“There has never been an America without Muslims.” By beginning his book, Muslims and the Making of America, with that sentence, author, Amir Hussain, challenges the assumption in certain current political discourse that sees American Muslims as relatively new arrivals that the United States may be able to live without.
With an appearance at a Capitol Hill event, Hussain, a professor of Theological Studies at Loyola Marymount University in Los Angeles, elevated the matter to the center stage of the national conversation.
“Muslims have been part of the American fabric” since the very beginnings of the country, he argued to a gathering of about 100 academics, Hill staffers, policy think tank members, students and intellectuals of diverse backgrounds.
The soft-spoken author cited a range of prominent professions in which American Muslims have been serving for more than 250 years. He also related a couple of examples of the Muslim experience in dealing with notions of exclusivity, otherness and the disparaging belittling of diverse communities by some segments of the American population.

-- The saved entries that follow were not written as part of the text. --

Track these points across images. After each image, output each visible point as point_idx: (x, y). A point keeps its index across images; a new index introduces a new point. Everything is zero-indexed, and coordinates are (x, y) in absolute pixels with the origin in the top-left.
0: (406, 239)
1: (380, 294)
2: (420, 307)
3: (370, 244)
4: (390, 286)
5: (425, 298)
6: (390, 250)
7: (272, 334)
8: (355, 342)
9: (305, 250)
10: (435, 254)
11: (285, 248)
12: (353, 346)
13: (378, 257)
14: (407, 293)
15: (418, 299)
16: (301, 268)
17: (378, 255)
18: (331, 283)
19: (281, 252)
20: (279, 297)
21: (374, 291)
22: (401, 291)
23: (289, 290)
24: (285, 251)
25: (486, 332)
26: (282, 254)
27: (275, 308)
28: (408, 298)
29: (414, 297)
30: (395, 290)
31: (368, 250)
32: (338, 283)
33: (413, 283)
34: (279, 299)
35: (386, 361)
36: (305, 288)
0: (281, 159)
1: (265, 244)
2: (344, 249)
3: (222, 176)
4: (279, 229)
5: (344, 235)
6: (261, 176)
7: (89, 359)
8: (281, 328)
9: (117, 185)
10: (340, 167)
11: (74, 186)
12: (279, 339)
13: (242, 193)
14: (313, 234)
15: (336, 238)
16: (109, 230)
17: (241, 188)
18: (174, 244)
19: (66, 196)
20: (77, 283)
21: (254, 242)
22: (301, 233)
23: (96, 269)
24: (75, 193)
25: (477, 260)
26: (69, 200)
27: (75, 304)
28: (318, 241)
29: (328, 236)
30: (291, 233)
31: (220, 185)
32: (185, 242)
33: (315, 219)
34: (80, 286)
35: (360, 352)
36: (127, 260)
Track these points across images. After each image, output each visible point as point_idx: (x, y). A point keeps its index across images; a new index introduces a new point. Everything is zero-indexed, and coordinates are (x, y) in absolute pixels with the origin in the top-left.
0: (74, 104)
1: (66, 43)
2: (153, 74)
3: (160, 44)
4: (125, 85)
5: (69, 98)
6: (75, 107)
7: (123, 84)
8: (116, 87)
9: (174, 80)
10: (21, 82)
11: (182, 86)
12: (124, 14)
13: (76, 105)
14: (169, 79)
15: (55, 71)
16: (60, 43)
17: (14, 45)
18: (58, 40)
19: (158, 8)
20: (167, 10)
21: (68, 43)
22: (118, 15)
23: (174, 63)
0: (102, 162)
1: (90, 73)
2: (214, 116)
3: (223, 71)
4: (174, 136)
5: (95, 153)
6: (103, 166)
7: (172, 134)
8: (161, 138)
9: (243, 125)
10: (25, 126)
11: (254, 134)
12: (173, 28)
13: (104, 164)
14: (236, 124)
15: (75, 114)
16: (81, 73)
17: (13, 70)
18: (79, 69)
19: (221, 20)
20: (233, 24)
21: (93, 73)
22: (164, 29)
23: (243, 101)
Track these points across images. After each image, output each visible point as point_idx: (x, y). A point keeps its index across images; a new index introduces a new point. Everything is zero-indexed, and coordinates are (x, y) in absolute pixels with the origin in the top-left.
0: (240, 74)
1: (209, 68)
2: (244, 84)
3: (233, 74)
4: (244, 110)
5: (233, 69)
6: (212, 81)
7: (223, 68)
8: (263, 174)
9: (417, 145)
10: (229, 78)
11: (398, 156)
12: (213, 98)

Prof. Hussain’s argument underscored that such thinking cannot deny the reality that Muslims have been in America since their arrival in ships that brought Africans to work as slaves more than two centuries ago. Nor can any narrow-minded narrative discount the fact that Muslims are among the most successful immigrants.

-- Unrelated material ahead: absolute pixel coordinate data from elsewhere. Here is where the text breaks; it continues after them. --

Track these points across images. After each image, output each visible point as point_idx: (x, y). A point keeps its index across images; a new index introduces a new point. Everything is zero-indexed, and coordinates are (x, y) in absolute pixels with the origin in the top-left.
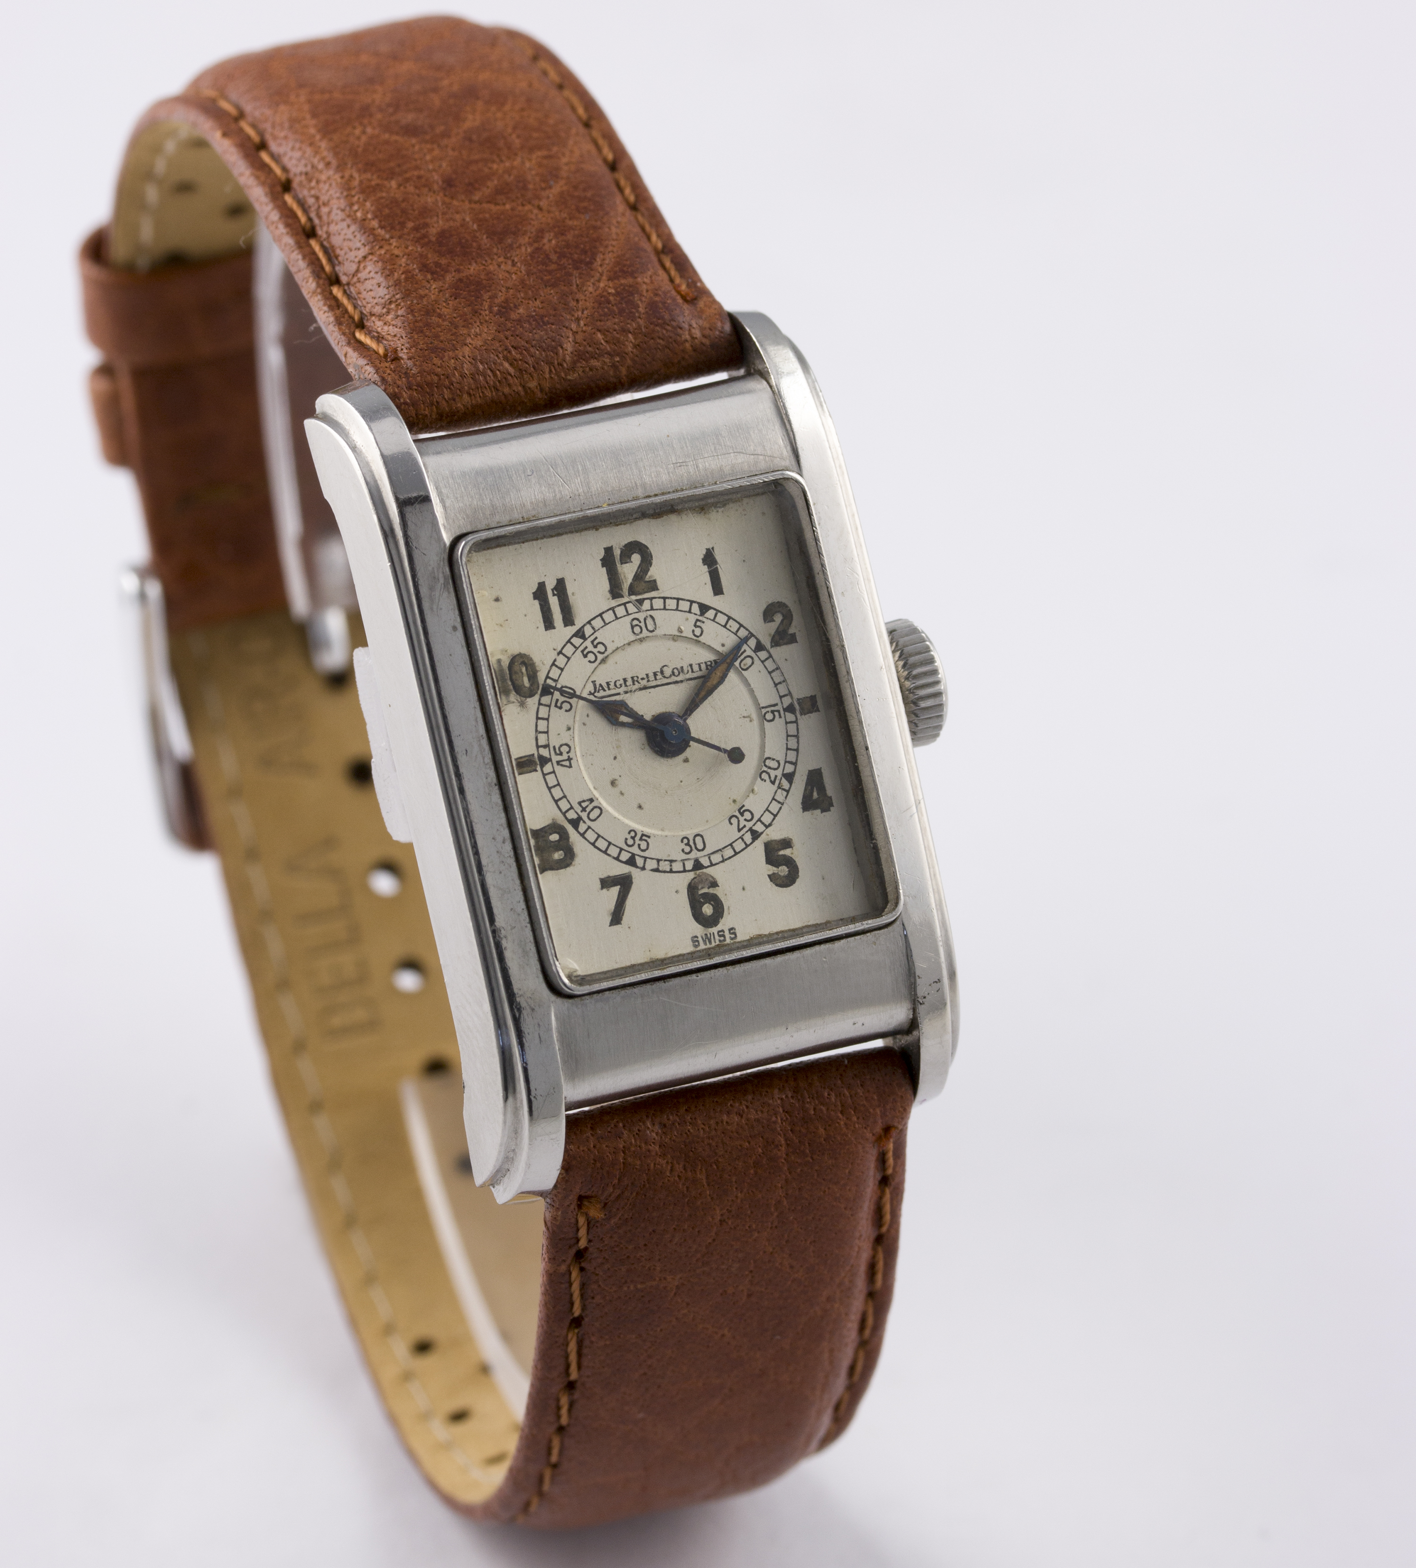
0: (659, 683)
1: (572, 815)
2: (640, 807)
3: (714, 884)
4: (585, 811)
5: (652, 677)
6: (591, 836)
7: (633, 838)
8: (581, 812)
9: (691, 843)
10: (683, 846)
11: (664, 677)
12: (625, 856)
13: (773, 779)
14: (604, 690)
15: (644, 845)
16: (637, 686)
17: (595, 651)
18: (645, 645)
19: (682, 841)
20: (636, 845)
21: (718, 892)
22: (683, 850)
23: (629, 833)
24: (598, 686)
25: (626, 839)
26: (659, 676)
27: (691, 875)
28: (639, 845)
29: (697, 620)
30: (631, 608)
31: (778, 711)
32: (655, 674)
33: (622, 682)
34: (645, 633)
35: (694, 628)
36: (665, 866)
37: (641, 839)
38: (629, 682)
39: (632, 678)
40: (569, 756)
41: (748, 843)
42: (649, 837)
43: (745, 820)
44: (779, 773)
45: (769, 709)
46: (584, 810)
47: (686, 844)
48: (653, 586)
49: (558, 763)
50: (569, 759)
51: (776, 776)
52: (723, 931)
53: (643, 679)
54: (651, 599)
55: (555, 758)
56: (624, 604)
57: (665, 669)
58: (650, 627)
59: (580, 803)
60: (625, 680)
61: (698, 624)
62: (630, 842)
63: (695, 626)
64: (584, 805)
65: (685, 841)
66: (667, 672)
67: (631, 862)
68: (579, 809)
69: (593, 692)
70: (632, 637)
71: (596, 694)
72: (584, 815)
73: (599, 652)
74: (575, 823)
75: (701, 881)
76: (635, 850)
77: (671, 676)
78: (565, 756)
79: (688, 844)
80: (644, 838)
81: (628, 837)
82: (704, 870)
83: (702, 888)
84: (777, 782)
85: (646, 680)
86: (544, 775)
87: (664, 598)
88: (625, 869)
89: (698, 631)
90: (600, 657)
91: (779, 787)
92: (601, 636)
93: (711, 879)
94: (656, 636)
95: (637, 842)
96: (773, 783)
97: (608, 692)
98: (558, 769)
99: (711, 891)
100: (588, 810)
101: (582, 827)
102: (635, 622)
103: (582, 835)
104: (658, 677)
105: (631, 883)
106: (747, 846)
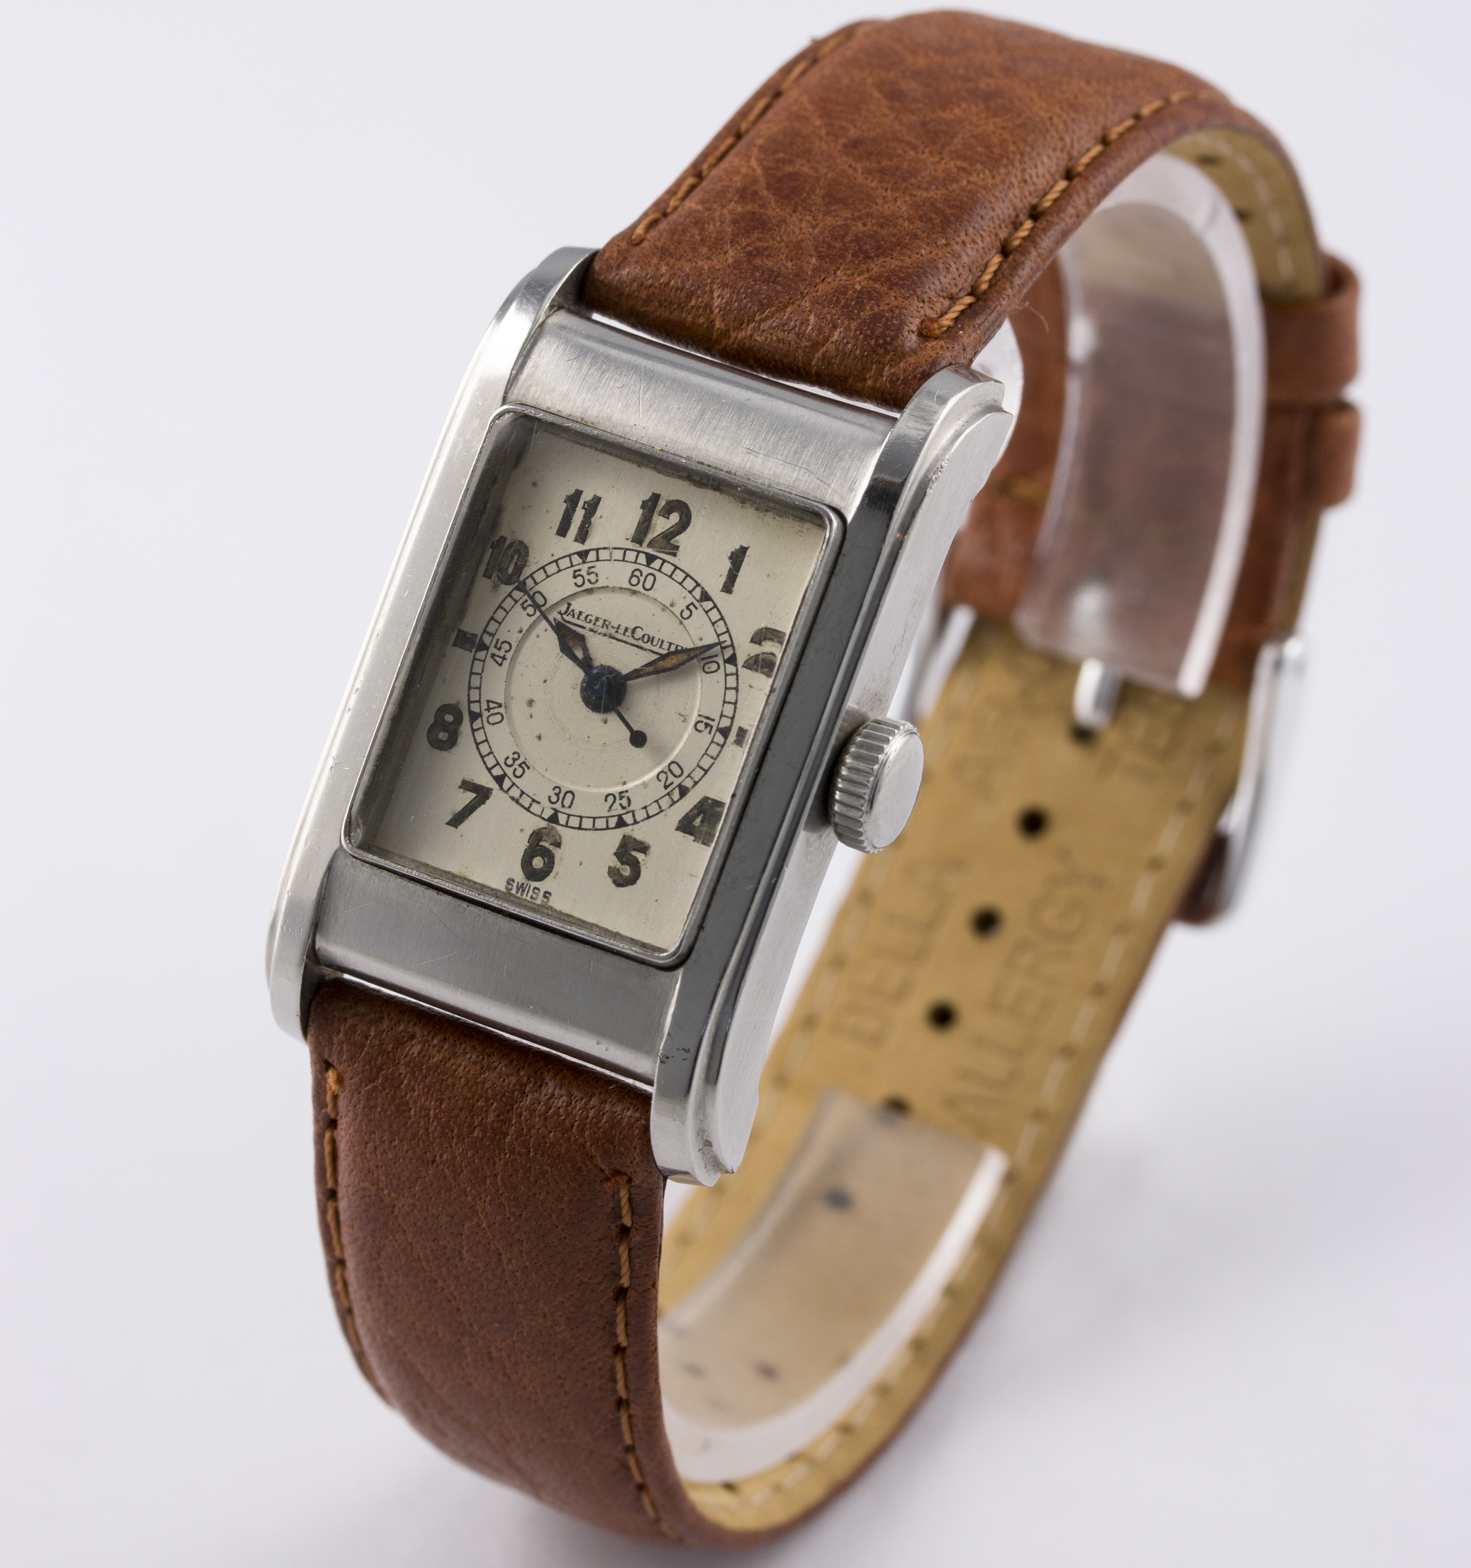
0: (625, 638)
1: (475, 708)
2: (539, 738)
3: (558, 845)
4: (489, 712)
5: (622, 630)
6: (480, 736)
7: (514, 760)
8: (485, 710)
9: (561, 796)
10: (552, 794)
11: (633, 637)
12: (497, 772)
13: (667, 784)
14: (573, 616)
15: (519, 772)
16: (604, 630)
17: (587, 577)
18: (634, 598)
19: (554, 789)
20: (512, 768)
21: (557, 853)
22: (550, 797)
23: (514, 754)
24: (570, 610)
25: (508, 758)
26: (629, 633)
27: (543, 824)
28: (515, 770)
29: (692, 604)
30: (642, 559)
31: (712, 727)
32: (626, 629)
33: (593, 619)
34: (639, 588)
35: (685, 609)
36: (526, 801)
37: (520, 765)
38: (600, 623)
39: (605, 621)
40: (505, 655)
41: (610, 826)
42: (529, 768)
43: (621, 805)
44: (677, 781)
45: (705, 721)
46: (488, 709)
47: (555, 794)
48: (674, 550)
49: (493, 656)
50: (504, 658)
51: (672, 783)
52: (538, 889)
53: (613, 627)
54: (664, 561)
55: (492, 650)
56: (639, 552)
57: (638, 630)
58: (648, 586)
59: (488, 702)
60: (597, 619)
61: (691, 607)
62: (510, 762)
63: (688, 608)
64: (492, 705)
65: (557, 790)
66: (639, 634)
67: (499, 780)
68: (484, 706)
69: (563, 612)
70: (626, 585)
71: (564, 616)
72: (485, 714)
73: (589, 581)
74: (474, 716)
75: (548, 835)
76: (509, 771)
77: (639, 639)
78: (502, 653)
79: (557, 795)
80: (523, 765)
81: (511, 756)
82: (558, 828)
83: (545, 841)
84: (670, 789)
85: (615, 630)
86: (475, 659)
87: (676, 568)
88: (491, 784)
89: (686, 614)
90: (587, 586)
91: (668, 794)
92: (599, 567)
93: (557, 837)
94: (648, 596)
95: (516, 766)
96: (666, 787)
97: (575, 621)
98: (489, 660)
99: (551, 848)
100: (492, 711)
101: (477, 724)
102: (637, 573)
103: (474, 731)
104: (627, 634)
105: (488, 798)
106: (608, 828)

“The history of immigrants is the history of the United States,” the scholar, a Pakistani-American, said.
The event also featured Melissa Rogers, a non-resident senior fellow in Governance Studies at the Brookings Institution and Rebecca Samuel Shah, a senior fellow at the Religious Freedom Institute, and Research Professor at the Baylor Institute for Studies of Religion.
Melissa Rogers also referred to American history, saying that the earliest Muslims in America included Turks. She emphasized the inclusive nature of the U.S. Constitution, saying that America seeks to build unity by providing religious liberty for all without any discrimination. “Of course, they (ideas of equality and inclusiveness) need to be the lived experience of everybody,” she noted.
In her remarks, Rebecca Shah directly cited some ongoing issues such as discrimination and violence against Muslims.
She praised the founding concept of the United States of liberty, equality and religious freedom for all, but said that the recent spike in violence against Muslims should be a cause of deep concern.
“We need to defeat bigotry in all forms,” Shah said.
She vehemently opposed the prevalent anti-Muslim narrative, which holds the entire Muslim community responsible for the violent actions of a very few. Dr. Shah observed that Islam is pluralistic in its outlook and the philosophy and practice of Sufism teaches tolerance and coexistence.
American Muslim Institution was part of the event and found it a very valuable contribution towards promoting interfaith discourse and rejecting blatant stereotyping of the Muslim community in contravention of the true spirit of American inclusiveness and pluralism.